• [Travail demandé]
a. Pour chacune des affirmations ci-après, indiquez par oui ou non si elle concorde avec l’extrait sur l’or, et citez les mots décisifs de cet extrait. (i) Alan Greenspan a témoigné devant le Congrès le 22 février 1994. (ii) L’article se concentre sur la période allant de 1971 à 1995. (iii) En 1976, une augmentation du prix de l’or a précédé une hausse de l’inflation.
b. Convertissez, s’il vous plaît, en liste JSON de chaînes les lignes des enregistrements, une chaîne par ligne et sans les lignes vides. Commencez à la ligne qui contient "class: Magnoliopsida" et allez jusqu’à la fin des enregistrements.
═══ Extrait fourni ═══
Ceux qui pensent que l’or n’a pas joué un rôle significatif dans l’économie au cours des dernières décennies, pourraient vouloir reconsidérer leur hypothèse. Jusqu’à aujourd’hui, l’or a joué un rôle central dans l’économie internationale, bien que l’on puisse distinguer différentes phases depuis 1971. Dans l’article d’aujourd’hui, nous nous concentrerons sur la période allant de 1982 à 1995 en ce qui concerne la politique monétaire américaine et le prix de l’or.

 

Le prix de l’or et les anticipations d’inflation :

Au début des années 1990, il est apparu que la Réserve fédérale suivait le prix de l’or pour avoir une idée des attentes en matière d’inflation. Le 22 février 1994, le président de la Fed, Alan Greenspan, a témoigné pour le rapport semestriel de politique monétaire au Congrès. Il a commencé par expliquer qu’une faible inflation des prix à la consommation était la clé d’une croissance à long terme et d’un faible taux de chômage. Tiré de Greenspan :

Une inflation plus faible et des anticipations d’inflation réduisent l’incertitude dans la planification économique et diminuent les primes de risque pour l’investissement en capital.

Il s’ensuit que la stabilité des prix, avec des anticipations d’inflation essentiellement négligeables, devrait être un objectif à long terme de la politique macroéconomique.

L’objectif de la Fed était de maîtriser l’inflation et donc les anticipations d’inflation, car c’est cette dernière qui alimente l’inflation. Lorsque les gens s’attendent à ce que l’inflation augmente, il y aura une fuite de la monnaie fiduciaire, ce qui entraînera une inflation plus élevée.

Greenspan a précisé que les données relatives à l’inflation, telles que l’indice des prix à la consommation (IPC), ne pouvaient être connues qu’avec un décalage important. Et pour que la politique monétaire ait un effet sur l’inflation, un décalage supplémentaire s’ajoute au processus. Le cycle complet pour maîtriser l’inflation pourrait prendre un an ou plus. Idéalement, la Fed disposait d’un indicateur en temps réel des attentes en matière d’inflation. Dans son témoignage, Greenspan a mentionné l’or comme étant «particulièrement sensible aux problèmes d’inflation», qui, à côté d’autres indicateurs, «peut donner des indices importants sur l’évolution des attentes [d’inflation]».

L’analyse de Greenspan était probablement basée sur les données présentées dans le graphique ci-dessous. Nous pouvons voir qu’en 1968, 1970, 1976, 1982 et 1985, une augmentation du prix de l’or a précédé une hausse de l’inflation. Par conséquent, les mouvements du prix de l’or pouvaient (et peuvent toujours) être utilisés comme un indicateur des attentes en matière d’inflation.

 

Les pourcentages correspondent à la variation par rapport à l’année précédente (YOY).
═══ Données ═══
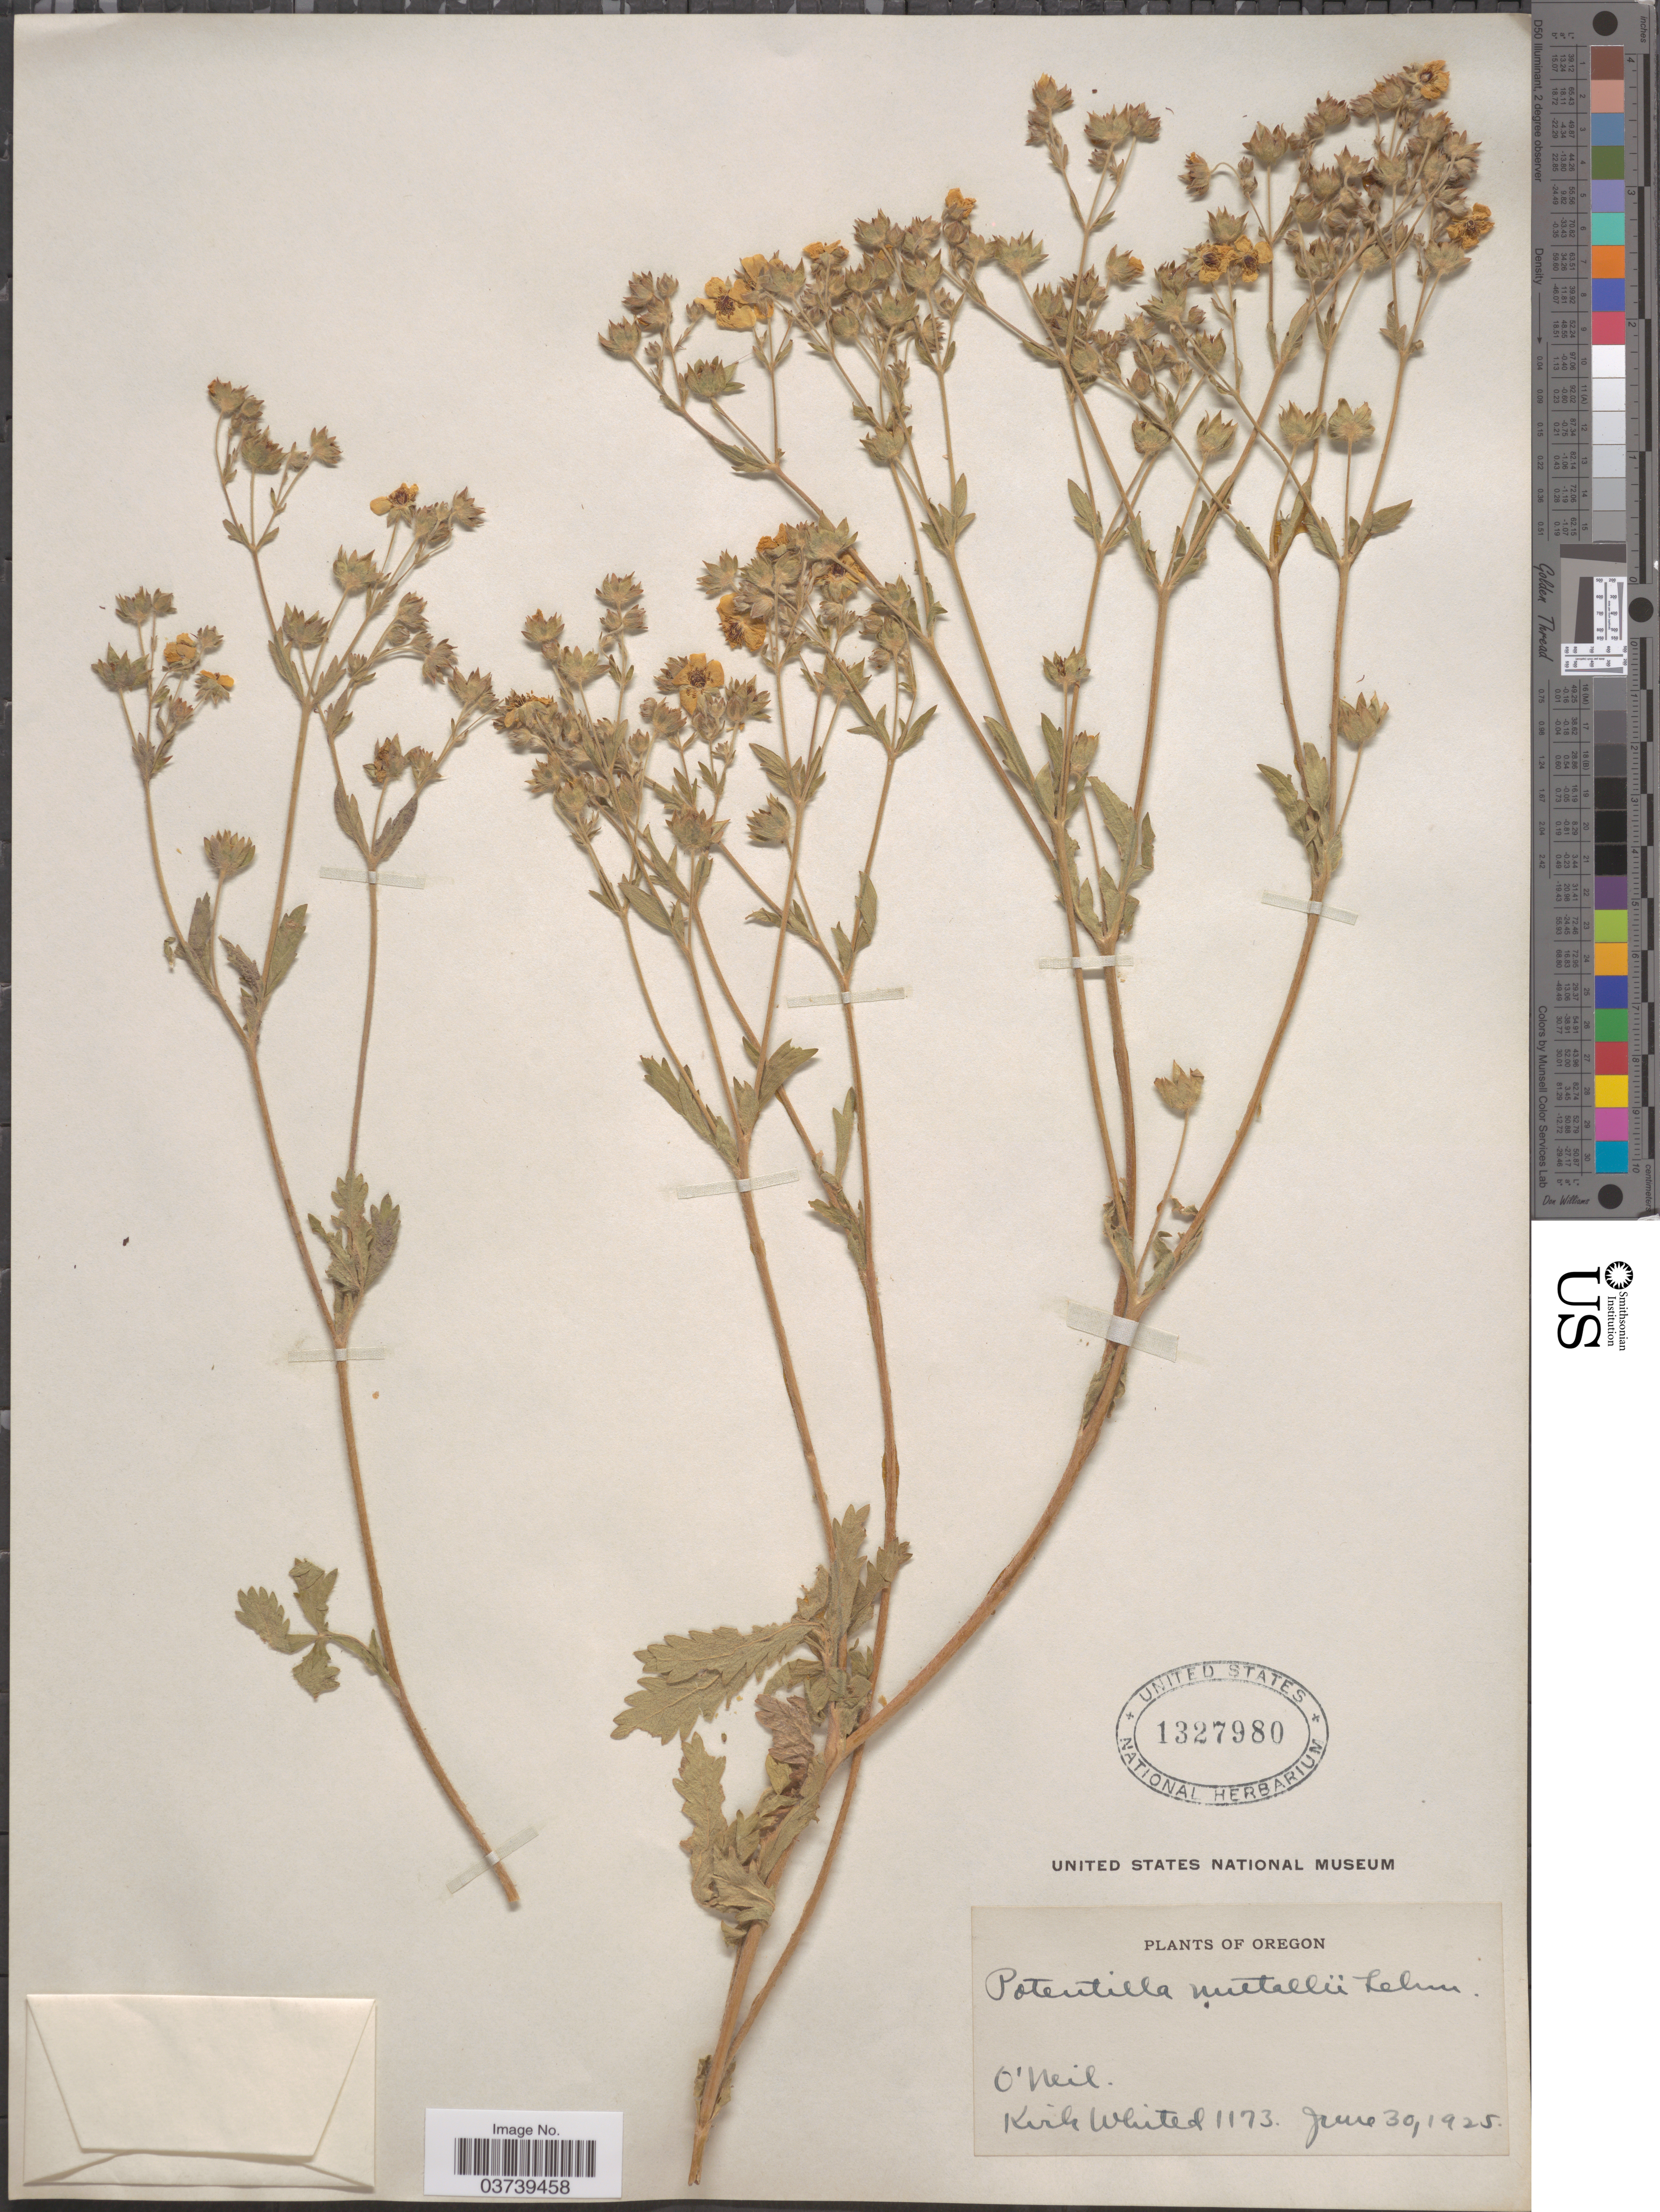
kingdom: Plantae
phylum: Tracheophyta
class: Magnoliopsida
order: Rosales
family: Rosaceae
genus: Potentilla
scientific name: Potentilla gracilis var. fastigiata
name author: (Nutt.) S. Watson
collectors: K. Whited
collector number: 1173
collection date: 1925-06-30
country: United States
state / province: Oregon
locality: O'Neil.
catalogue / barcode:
═══
• [Réponses attendues]
a.
(i) Oui : « Le 22 février 1994, le président de la Fed, Alan Greenspan, a témoigné pour le rapport semestriel de politique monétaire au Congrès. »
(ii) Non : « nous nous concentrerons sur la période allant de 1982 à 1995 »
(iii) Oui : « en 1968, 1970, 1976, 1982 et 1985, une augmentation du prix de l’or a précédé une hausse de l’inflation »

b.
[
  "class: Magnoliopsida",
  "order: Rosales",
  "family: Rosaceae",
  "genus: Potentilla",
  "scientific name: Potentilla gracilis var. fastigiata",
  "name author: (Nutt.) S. Watson",
  "collectors: K. Whited",
  "collector number: 1173",
  "collection date: 1925-06-30",
  "country: United States",
  "state / province: Oregon",
  "locality: O'Neil.",
  "catalogue / barcode:"
]